*STATED GOAL 1*
Answer these questions from the post on the fear of spiders:
(a) Which book by Primo Levi does the post say has moved from shelf to shelf over the last thirty years?
(b) What is the title of the Levi essay the post's writer read that night?
(c) Which venomous creatures does the post name as feared but rarely used as symbols of evil?

──────── SOURCE ────────

Saturday, June 13, 2015

Arachne, Arachnophobia, Evolutionary History, and Hubris

One of the books that has been from shelf to shelf over the last thirty years is Primo Levi’s Other People’s Trades.  Levi was a Holocaust survivor and is known for his writing on that topic.  This isn’t that.  It is a collection of elegant essays on topics largely beyond his expertise but not outside his range of interests.  I love it because, like Levi, I find almost everything interesting. 
Tonight I read his essay on ‘The Fear of Spiders’.  He confesses to and describes his own arachnophobia and then considers some possible explanations for this common fear.  He easily disposes of a number of weak arguments.  Spiders are not crueler, hairy, uglier, or more vicious than any number of creatures that we admire or even love.  He seems to take more seriously the psychological argument that the spider wrapping its prey lovingly in silk before devouring it reminds us of the figure (common enough in story and song) of the evil mother. 
He offers his own explanations.  He thinks that the nearly universal and often false belief that all spiders are venomous is one part of the story.  The other is that spider webs are common reminders of decay.  Nothing says that a house or a room is dead as much as an abundance of cobwebs.  I find these arguments literarily elegant and evocative, but not much more plausible than the ones he rejects.  Rust and rot are signs of decay, but they do not inspire the same universal dread.  Wasps, bees, and stinging ants are venomous and they are feared, to be sure; however, they are far less commonly pressed into service as symbols of evil and I doubt that phobias about them are nearly as common.

──────── DATA IN THIS EXERCISE ────────

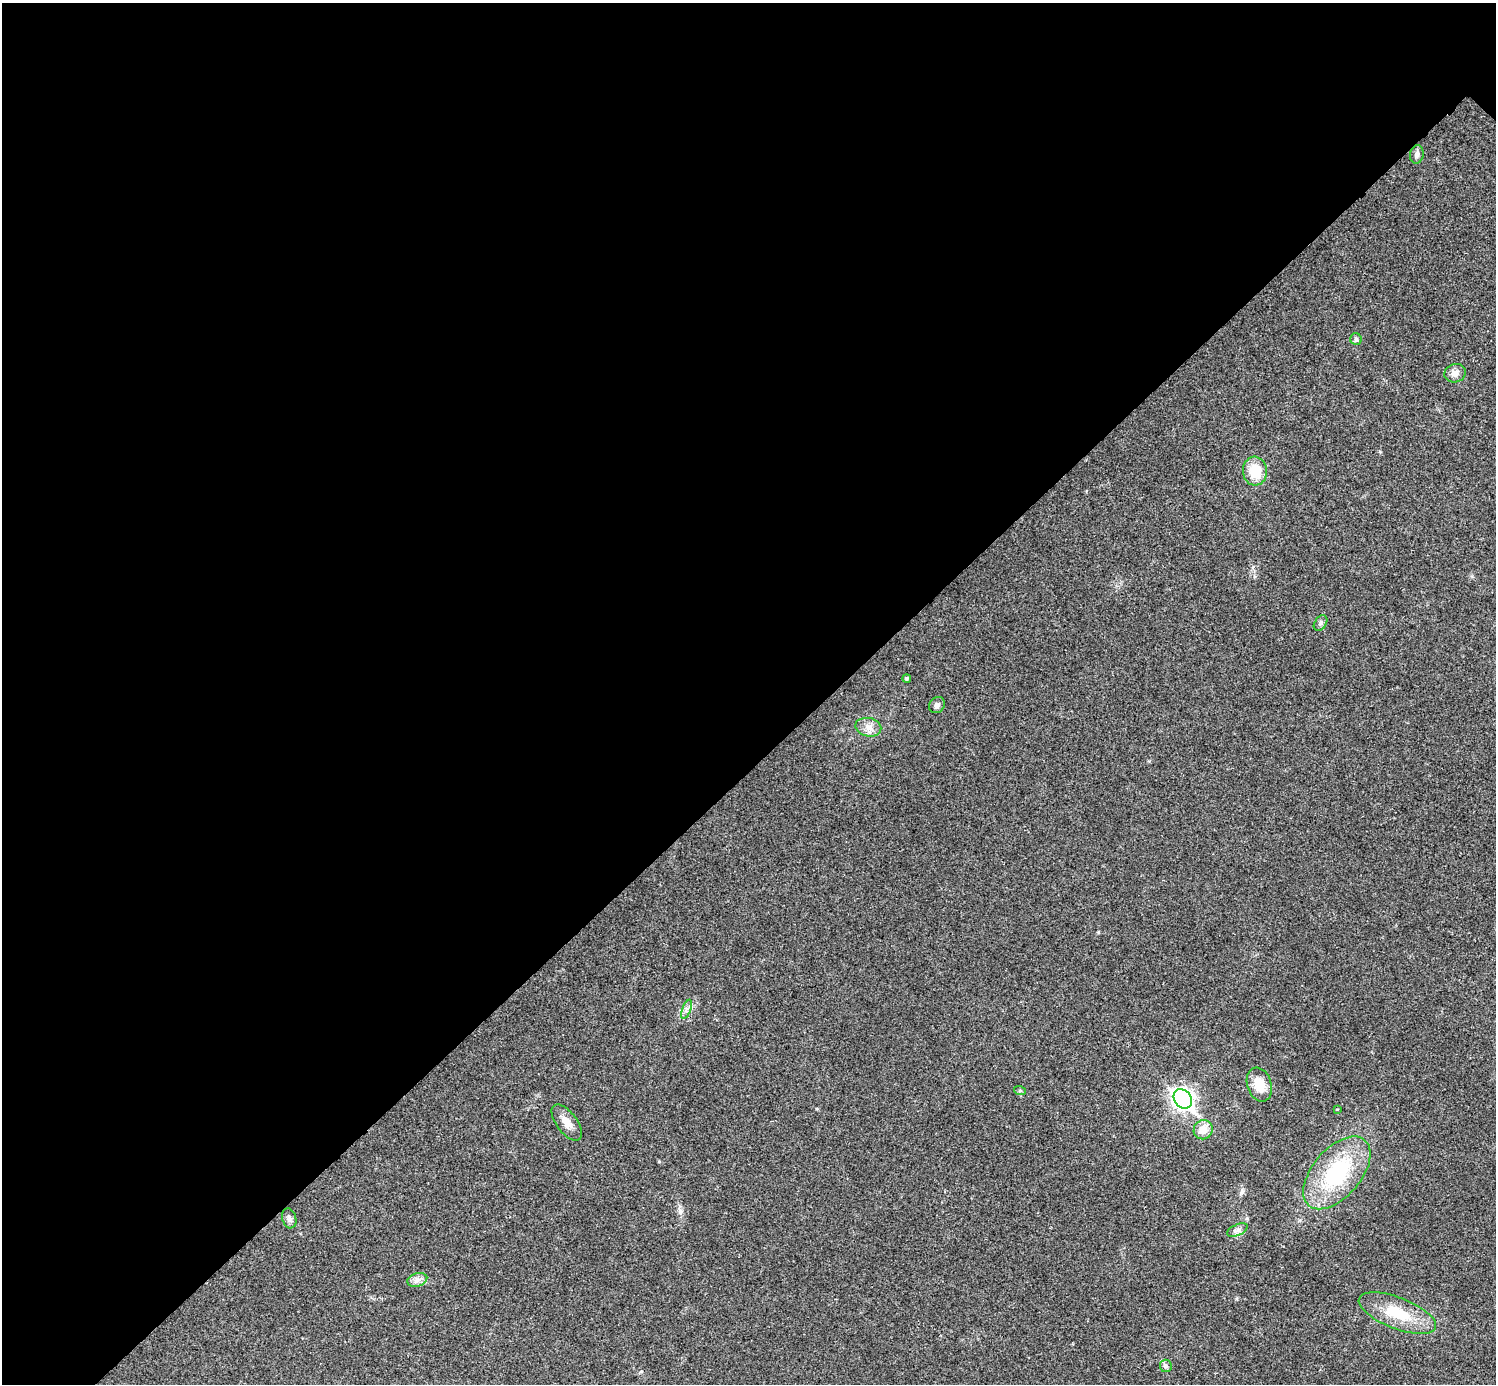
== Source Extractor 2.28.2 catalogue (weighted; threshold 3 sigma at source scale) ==
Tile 5 of 4 x 4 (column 1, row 2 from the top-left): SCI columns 6-1499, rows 3063-4444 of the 5983 x 5983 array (HDU 1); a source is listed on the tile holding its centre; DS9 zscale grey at full resolution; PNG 1498 x 1386 px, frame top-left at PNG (2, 3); each listed source drawn as its Kron ellipse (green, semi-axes under 4 px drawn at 4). Shown black and unused: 55% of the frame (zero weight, under 3 of 4 exposures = <1% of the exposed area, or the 3 px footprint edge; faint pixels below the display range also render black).
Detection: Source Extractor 2.28.2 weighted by HDU 2 'WHT'; one run over the whole footprint, this tile lists its part. Background 0.0219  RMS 0.0055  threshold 0.0249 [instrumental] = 3 sigma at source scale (4.5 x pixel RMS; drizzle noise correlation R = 1.50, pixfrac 1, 0.05/0.05 arcsec/px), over >= 5 px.
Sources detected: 21; all 21 listed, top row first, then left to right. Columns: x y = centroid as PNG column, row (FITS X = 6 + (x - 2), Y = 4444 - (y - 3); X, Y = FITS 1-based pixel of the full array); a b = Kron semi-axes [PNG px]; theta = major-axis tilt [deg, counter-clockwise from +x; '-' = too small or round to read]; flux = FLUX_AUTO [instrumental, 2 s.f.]
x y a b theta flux
1417 154 9 7 79 2
1356 339 6 5 - 1.2
1455 373 11 9 18 2.9
1255 471 14 12 -85 13
1321 623 8 5 55 1.4
907 678 4 4 - 0.84
937 705 8 7 - 2.1
868 727 13 9 -12 4.2
686 1009 10 3 69 1.3
1259 1085 17 12 -72 9.6
1020 1091 6 4 -19 0.62
1183 1099 10 8 -53 280
1337 1109 4 3 - 0.39
567 1123 21 10 -53 5.3
1203 1130 10 9 - 6.3
1337 1173 43 24 49 47
289 1218 10 7 -74 1.9
1237 1230 11 5 25 2.1
417 1280 10 6 17 2.5
1397 1313 41 15 -21 20
1166 1366 6 6 - 1.1
Unlisted compact peaks at least as high as the median listed source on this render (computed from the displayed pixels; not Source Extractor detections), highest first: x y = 1242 1192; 680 1211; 1098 932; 1236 1299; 641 1371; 1472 576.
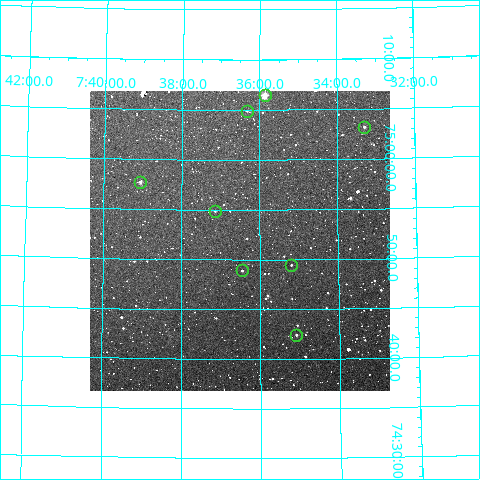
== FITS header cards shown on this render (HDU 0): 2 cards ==
NAXIS1  =                  300
NAXIS2  =                  300

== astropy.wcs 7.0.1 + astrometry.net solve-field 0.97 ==
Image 300 x 300 px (HDU 0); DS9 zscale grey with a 90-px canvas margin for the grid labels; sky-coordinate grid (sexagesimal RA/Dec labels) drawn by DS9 from the SOLVED WCS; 8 Tycho-2 reference stars matched to detected sources circled (green)
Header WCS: RA---TAN/DEC--TAN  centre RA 07:36:30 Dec +74:52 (114.13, +74.87 deg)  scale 6 arcsec/px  FOV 30.0' x 30.0'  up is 0 deg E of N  parity normal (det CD < 0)
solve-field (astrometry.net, Tycho-2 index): VERIFIED the header's WCS against the Tycho-2 star catalogue (8 matches, 0 conflicts) and refined it, rather than solving blind
Solved WCS: RA---TAN-SIP/DEC--TAN-SIP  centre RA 07:36:31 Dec +74:52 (114.13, +74.87 deg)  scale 6 arcsec/px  FOV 30.0' x 30.1'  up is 0 deg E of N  parity normal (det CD < 0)
The solver's refit moves the header's centre by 0.68 arcsec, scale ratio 1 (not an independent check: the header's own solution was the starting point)
Tycho-2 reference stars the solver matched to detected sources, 8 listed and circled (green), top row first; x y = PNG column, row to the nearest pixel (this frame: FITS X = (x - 90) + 1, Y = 300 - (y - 91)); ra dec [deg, ICRS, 3 dp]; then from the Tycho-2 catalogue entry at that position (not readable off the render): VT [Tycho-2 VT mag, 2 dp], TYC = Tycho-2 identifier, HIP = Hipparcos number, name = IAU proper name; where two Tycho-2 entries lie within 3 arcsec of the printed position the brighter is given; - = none
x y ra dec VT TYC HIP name
265 95 113.965 +75.108 9.38 4527-1605-1 36956 -
247 111 114.082 +75.082 12.10 4527-1726-1 - -
364 127 113.323 +75.053 11.64 4527-1706-1 - -
140 182 114.766 +74.961 11.25 4373-1050-1 - -
215 211 114.287 +74.915 12.07 4373-1174-1 - -
291 265 113.798 +74.824 12.16 4372-45-1 - -
242 270 114.112 +74.815 12.36 4373-261-1 - -
296 335 113.770 +74.707 12.01 4372-216-1 - -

────────

*STATED GOAL 2*
Lay out as a JSON list of strings the lines of the telescope data records from the line with "astropy.wcs 7.0.1 +" up to and including the line with "Image 300 x", one string per line, leaving out blank lines.

*FULL SOLUTION 1*
(a) Other People's Trades
(b) 'The Fear of Spiders'
(c) Wasps, bees, and stinging ants

*FULL SOLUTION 2*
[
  "== astropy.wcs 7.0.1 + astrometry.net solve-field 0.97 ==",
  "Image 300 x 300 px (HDU 0); DS9 zscale grey with a 90-px canvas margin for the grid labels; sky-coordinate grid (sexagesimal RA/Dec labels) drawn by DS9 from the SOLVED WCS; 8 Tycho-2 reference stars matched to detected sources circled (green)"
]